_WHAT YOU ARE ASKED TO DO_.
Tell how many lines in the following entries include the word "attacker", giving the figure alone.

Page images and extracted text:

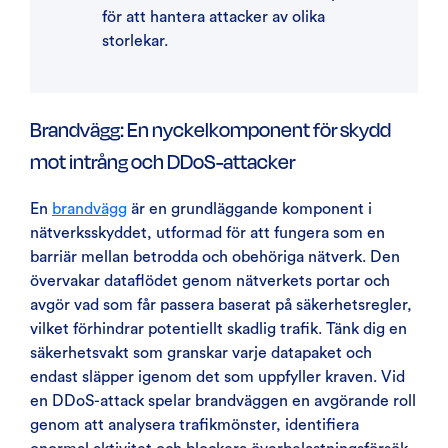
för att hantera attacker av olika
storlekar.
Brandvägg: En nyckelkomponent för skydd
mot intrång och DDoS-attacker
En
brandvägg
är en grundläggande komponent i
nätverksskyddet, utformad för att fungera som en
barriär mellan betrodda och obehöriga nätverk. Den
övervakar dataflödet genom nätverkets portar och
avgör vad som får passera baserat på säkerhetsregler,
vilket förhindrar potentiellt skadlig trafik. Tänk dig en
säkerhetsvakt som granskar varje datapaket och
endast släpper igenom det som uppfyller kraven. Vid
en DDoS-attack spelar brandväggen en avgörande roll
genom att analysera trafikmönster, identifiera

_ANSWER SECTION_.
2